### Text shown
By inspecting the integrand, the "obvious" choice for substitution would be
u = y + x
v = y - x
Solving for x and y, we would have
x = (u - v)/2
y = (u + v)/2
in which case the Jacobian and its determinant are
[tex]J=\begin{bmatrix}x_u&x_v\\y_u&y_v\end{bmatrix}=\dfrac12\begin{bmatrix}1&-1\\1&1\end{bmatrix}\implies|\det J|=\left|\dfrac12\right|=\dfrac12[/tex]
The trapezoid R has two of its edges on the lines x + y = 8 and x + y = 9, so right away, we have 8 ≤ u ≤ 9.
Then for v, we observe that when x = 0 (the lowest edge of R), v = y ; similarly, when y = 0 (the leftmost edge of R), v = -x. So
-x ≤ v ≤ y
-(u - v)/2 ≤ v ≤ (u + v)/2
-u + v ≤ 2v ≤ u + v
-u ≤ v ≤ u
So, the integral becomes
[tex]\displaystyle\iint_R5\cos\left(7\frac{y-x}{y+x}\right)\,\mathrm dA=\int_8^9\int_{-u}^u\frac52\cos\left(\frac{7v}u\right)\,\mathrm dv\,\mathrm du[/tex]
[tex]=\displaystyle\frac52\int_8^9\frac u7(\sin7-\sin(-7))\,\mathrm du[/tex]
[tex]=\displaystyle\frac57\sin7\int_8^9u\,\mathrm du[/tex]
[tex]=\displaystyle\frac5{14}\sin7(9^2-8^2)=\boxed{\frac{85}{14}\sin7}[/tex]

### Recorded data
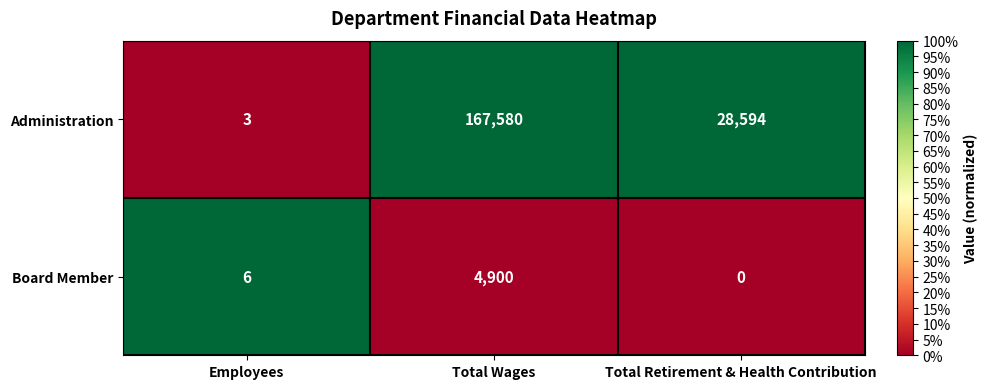

At which category is the sum across all series the highest?

Total Wages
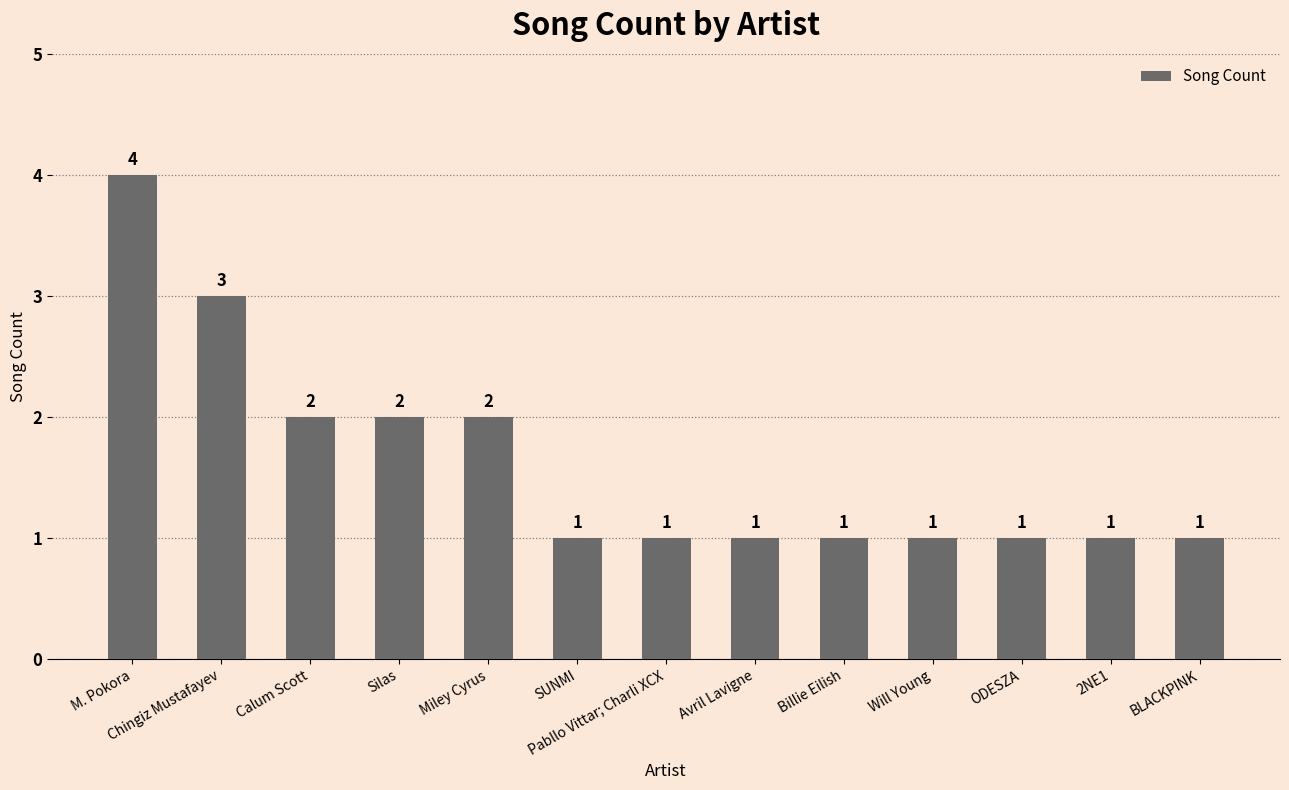

Is it true that the value at Billie Eilish is 0?

False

### Instructions
(a) Reproduce the part of the change-of-variables solution above starting at "By inspecting the" and ending at "have 8 ≤ u ≤ 9.".
(b) Decide whether each statement agrees with the change-of-variables solution above, and answer yes or no while quoting the words of the solution that decide it: (i) The substitution sets u equal to y + x. (ii) Two edges of the trapezoid R lie on the lines x + y = 7 and x + y = 8. (iii) The bounds on v reduce to -u ≤ v ≤ u.

### Results by task
(a)
By inspecting the integrand, the "obvious" choice for substitution would be
u = y + x
v = y - x
Solving for x and y, we would have
x = (u - v)/2
y = (u + v)/2
in which case the Jacobian and its determinant are
[tex]J=\begin{bmatrix}x_u&x_v\\y_u&y_v\end{bmatrix}=\dfrac12\begin{bmatrix}1&-1\\1&1\end{bmatrix}\implies|\det J|=\left|\dfrac12\right|=\dfrac12[/tex]
The trapezoid R has two of its edges on the lines x + y = 8 and x + y = 9, so right away, we have 8 ≤ u ≤ 9.

(b)
(i) Yes: "u = y + x"
(ii) No: "The trapezoid R has two of its edges on the lines x + y = 8 and x + y = 9"
(iii) Yes: "-u ≤ v ≤ u"